** WORK REQUEST **
Lines from the beginning of the data below through the one containing "evolutions, VB is" are to be printed exactly as they appear.

(Collected data)

━━━━━━━━━━━━━━━━━━━━━━━━━━━━━━

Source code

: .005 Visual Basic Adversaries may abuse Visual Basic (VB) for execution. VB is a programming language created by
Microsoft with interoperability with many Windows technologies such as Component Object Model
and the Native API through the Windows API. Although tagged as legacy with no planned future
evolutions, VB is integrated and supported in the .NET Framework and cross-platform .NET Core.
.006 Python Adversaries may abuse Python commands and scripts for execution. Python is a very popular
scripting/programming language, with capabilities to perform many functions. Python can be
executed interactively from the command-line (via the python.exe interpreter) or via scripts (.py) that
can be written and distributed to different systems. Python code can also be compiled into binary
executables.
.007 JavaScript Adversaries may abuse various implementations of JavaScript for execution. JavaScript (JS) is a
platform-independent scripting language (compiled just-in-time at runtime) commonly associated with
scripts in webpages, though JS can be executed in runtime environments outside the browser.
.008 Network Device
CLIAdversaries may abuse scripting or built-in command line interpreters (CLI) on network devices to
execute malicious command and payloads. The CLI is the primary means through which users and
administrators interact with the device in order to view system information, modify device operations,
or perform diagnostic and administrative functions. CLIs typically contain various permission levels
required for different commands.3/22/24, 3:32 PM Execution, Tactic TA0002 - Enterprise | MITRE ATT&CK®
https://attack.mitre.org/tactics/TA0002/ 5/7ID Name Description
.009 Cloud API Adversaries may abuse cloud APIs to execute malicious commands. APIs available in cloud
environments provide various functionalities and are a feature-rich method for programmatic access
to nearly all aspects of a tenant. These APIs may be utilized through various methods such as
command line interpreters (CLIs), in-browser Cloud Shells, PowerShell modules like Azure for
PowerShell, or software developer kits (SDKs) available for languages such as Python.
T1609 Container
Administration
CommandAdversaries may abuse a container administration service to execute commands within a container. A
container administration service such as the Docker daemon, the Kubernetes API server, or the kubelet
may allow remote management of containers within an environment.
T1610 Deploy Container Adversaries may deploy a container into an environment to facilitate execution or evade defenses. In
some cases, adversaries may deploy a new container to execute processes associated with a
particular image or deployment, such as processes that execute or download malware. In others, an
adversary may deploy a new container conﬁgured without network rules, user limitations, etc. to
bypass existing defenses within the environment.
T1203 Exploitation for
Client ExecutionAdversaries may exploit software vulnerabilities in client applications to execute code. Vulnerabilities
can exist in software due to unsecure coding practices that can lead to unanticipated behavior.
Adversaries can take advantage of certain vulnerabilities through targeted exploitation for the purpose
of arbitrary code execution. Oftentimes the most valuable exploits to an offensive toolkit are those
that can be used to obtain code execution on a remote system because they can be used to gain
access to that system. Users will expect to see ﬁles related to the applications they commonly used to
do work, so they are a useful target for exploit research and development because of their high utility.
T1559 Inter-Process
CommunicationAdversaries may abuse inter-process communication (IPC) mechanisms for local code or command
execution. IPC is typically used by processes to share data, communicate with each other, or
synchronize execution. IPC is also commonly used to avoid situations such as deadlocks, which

━━━━━━━━━━━━━━━━━━━━━━━━━━━━━━

** RESPONSE TO THIS EXERCISE **
Source code

: .005 Visual Basic Adversaries may abuse Visual Basic (VB) for execution. VB is a programming language created by
Microsoft with interoperability with many Windows technologies such as Component Object Model
and the Native API through the Windows API. Although tagged as legacy with no planned future
evolutions, VB is integrated and supported in the .NET Framework and cross-platform .NET Core.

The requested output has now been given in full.